Excellent post. What people forget is that the most powerful force for raising living standards has been and always will be investment by businesses in things that increase productivity - new and better equipment and factories, R&D to create better products and processes, and employee training.

Investment requires savings, and our net savings are far lower than in the past and not unlimited. To the extent we divert investment from what raises productivity toward what has no effect on productivity but merely reduces CO2 output, living standards will stop growing.

What people do at work counts! Despite losing WW2 and absorbing massive destruction of their infrastructure and skilled workforce, both Germany and Japan, within a few decades took over a big piece of the US markets for autos, specialty chemicals, cameras, consumer electronics of all types, precision equipment, and other things.
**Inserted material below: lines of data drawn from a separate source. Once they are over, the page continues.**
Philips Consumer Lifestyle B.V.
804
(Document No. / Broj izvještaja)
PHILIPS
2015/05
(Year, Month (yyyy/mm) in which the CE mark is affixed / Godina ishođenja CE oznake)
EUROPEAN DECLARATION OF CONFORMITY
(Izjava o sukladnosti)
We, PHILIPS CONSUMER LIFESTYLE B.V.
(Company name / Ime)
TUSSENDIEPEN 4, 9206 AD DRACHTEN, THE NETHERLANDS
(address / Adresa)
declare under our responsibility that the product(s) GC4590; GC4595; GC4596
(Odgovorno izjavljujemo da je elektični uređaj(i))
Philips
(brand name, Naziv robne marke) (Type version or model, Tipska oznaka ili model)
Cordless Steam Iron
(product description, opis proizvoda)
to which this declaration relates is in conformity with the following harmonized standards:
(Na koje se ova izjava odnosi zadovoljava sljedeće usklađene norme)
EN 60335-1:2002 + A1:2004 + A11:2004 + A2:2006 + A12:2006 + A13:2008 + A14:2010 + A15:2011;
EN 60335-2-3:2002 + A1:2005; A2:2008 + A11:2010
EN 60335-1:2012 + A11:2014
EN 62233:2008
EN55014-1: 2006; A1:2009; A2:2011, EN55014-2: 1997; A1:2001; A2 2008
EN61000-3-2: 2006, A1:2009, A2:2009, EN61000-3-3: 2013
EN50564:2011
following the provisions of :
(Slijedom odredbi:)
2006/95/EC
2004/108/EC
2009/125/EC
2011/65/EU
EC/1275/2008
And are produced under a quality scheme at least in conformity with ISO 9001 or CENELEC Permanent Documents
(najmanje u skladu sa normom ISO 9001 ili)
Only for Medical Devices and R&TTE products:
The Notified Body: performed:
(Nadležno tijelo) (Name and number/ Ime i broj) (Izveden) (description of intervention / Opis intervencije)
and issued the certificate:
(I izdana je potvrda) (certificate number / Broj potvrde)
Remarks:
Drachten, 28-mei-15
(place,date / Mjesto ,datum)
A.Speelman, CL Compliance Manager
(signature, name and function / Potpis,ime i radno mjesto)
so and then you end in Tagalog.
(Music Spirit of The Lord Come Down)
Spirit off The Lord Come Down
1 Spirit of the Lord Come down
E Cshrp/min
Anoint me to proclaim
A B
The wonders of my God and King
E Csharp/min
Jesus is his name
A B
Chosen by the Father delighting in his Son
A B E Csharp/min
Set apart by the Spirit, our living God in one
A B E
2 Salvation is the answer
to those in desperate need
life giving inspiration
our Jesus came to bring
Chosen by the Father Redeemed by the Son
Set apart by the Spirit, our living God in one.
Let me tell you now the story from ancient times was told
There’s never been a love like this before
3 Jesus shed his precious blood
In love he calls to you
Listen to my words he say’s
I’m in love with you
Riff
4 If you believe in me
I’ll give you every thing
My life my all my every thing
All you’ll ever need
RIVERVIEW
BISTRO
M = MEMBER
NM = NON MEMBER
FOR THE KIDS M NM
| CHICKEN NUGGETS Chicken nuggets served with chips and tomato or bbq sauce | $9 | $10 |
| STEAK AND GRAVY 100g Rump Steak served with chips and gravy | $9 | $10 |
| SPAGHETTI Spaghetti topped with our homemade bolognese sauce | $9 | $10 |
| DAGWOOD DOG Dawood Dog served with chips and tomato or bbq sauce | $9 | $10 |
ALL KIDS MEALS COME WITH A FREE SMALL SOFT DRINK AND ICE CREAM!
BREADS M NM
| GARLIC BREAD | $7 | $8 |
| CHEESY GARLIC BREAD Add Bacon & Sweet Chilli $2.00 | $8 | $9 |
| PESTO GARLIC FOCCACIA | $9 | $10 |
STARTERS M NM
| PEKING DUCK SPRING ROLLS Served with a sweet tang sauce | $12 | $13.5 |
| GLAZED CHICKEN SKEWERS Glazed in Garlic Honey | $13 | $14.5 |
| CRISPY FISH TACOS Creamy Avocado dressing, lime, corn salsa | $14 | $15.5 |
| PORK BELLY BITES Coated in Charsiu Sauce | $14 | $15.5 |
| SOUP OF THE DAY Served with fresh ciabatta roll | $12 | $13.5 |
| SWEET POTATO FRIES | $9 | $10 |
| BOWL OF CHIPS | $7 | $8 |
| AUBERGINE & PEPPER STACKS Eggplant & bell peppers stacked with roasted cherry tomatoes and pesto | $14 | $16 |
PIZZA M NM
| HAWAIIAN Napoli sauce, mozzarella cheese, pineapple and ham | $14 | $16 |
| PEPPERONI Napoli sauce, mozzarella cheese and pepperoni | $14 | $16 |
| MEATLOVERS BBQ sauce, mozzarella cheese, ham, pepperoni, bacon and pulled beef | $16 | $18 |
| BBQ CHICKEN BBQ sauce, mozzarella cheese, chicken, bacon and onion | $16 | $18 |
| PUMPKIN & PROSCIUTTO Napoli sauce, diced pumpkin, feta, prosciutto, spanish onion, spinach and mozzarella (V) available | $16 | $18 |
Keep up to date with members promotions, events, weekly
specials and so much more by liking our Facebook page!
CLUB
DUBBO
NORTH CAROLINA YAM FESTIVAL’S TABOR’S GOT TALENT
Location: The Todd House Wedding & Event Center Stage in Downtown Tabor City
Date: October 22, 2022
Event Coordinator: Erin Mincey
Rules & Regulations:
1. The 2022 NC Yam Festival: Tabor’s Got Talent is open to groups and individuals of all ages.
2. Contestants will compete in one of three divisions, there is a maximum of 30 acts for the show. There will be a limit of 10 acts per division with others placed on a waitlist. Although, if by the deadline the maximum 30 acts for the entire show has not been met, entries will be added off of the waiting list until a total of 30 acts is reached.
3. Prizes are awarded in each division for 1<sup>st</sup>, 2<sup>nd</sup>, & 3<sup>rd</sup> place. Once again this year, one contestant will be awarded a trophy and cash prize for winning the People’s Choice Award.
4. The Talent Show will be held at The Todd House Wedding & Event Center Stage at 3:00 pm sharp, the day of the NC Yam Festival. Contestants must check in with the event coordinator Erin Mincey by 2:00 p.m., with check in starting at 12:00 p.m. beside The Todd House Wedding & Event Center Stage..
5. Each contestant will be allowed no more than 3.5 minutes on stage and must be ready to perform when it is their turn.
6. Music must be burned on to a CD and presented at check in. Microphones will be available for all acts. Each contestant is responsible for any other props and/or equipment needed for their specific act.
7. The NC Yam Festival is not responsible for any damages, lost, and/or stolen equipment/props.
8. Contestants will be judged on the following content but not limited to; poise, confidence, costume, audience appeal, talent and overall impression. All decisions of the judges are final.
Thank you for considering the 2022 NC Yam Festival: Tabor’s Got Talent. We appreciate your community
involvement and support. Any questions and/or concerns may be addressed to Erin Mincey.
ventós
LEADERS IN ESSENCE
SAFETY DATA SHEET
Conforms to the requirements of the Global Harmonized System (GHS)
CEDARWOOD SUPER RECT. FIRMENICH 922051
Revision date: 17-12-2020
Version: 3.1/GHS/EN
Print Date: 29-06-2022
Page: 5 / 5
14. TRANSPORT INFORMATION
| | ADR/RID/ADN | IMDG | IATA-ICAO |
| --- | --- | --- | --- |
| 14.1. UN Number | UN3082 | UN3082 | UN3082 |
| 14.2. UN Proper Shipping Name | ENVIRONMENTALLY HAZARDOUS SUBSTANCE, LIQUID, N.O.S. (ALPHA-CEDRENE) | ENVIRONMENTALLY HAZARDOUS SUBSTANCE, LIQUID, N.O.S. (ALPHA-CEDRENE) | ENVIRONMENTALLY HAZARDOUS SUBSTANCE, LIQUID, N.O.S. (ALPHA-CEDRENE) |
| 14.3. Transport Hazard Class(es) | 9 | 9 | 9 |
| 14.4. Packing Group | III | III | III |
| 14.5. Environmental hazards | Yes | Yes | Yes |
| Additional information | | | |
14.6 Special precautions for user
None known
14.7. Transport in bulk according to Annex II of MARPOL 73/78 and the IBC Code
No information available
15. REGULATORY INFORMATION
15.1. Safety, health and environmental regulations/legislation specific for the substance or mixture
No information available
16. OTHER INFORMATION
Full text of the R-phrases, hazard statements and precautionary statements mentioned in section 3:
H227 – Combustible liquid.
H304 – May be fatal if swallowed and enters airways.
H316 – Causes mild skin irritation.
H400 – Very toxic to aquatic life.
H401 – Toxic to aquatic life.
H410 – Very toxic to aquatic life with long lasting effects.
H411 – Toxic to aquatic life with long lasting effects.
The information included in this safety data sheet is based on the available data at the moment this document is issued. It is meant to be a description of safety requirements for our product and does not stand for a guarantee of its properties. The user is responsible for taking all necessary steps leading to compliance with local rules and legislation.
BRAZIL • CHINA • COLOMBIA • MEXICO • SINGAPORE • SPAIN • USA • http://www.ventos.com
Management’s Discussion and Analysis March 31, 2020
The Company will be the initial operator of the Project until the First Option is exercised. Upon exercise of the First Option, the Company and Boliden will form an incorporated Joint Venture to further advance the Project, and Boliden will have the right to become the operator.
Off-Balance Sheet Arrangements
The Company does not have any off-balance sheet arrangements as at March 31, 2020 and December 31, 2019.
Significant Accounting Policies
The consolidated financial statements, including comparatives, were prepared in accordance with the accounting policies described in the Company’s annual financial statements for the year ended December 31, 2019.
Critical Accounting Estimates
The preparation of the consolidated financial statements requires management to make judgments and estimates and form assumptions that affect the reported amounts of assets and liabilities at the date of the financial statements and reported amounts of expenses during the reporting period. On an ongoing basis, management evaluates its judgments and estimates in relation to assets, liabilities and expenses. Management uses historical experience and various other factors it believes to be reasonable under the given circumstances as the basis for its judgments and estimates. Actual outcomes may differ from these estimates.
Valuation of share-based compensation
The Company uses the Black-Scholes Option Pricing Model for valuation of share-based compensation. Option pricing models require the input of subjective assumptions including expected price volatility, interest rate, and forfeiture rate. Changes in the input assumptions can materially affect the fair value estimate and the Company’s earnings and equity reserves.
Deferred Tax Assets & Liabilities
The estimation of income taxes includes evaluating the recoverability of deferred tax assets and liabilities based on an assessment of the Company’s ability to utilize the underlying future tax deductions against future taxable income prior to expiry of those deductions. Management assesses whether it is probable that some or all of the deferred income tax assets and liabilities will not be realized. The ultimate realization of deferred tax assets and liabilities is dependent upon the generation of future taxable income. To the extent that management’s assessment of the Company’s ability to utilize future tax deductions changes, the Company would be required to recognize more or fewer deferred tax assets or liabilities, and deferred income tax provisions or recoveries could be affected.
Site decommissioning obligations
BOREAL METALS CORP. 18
That was because, as losers of the war, they were forbidden to produce any kind of output that had military applications. While our best engineers took jobs at Lockheed, General Dynamics, Raytheon, and other aerospace and military related companies, their best engineers got jobs at Toyota, BMW, VW, Sony, Panasonic, etc., and came up with better designed and made products than what US companies could create. US consumers took note, and bought from them instead.

With the trillions of government money that green companies have to spend, they can outbid other outfits for engineers and scientists. We might produce less CO2, but other than that, the progress in living standards we’ve been used to for centuries will stop.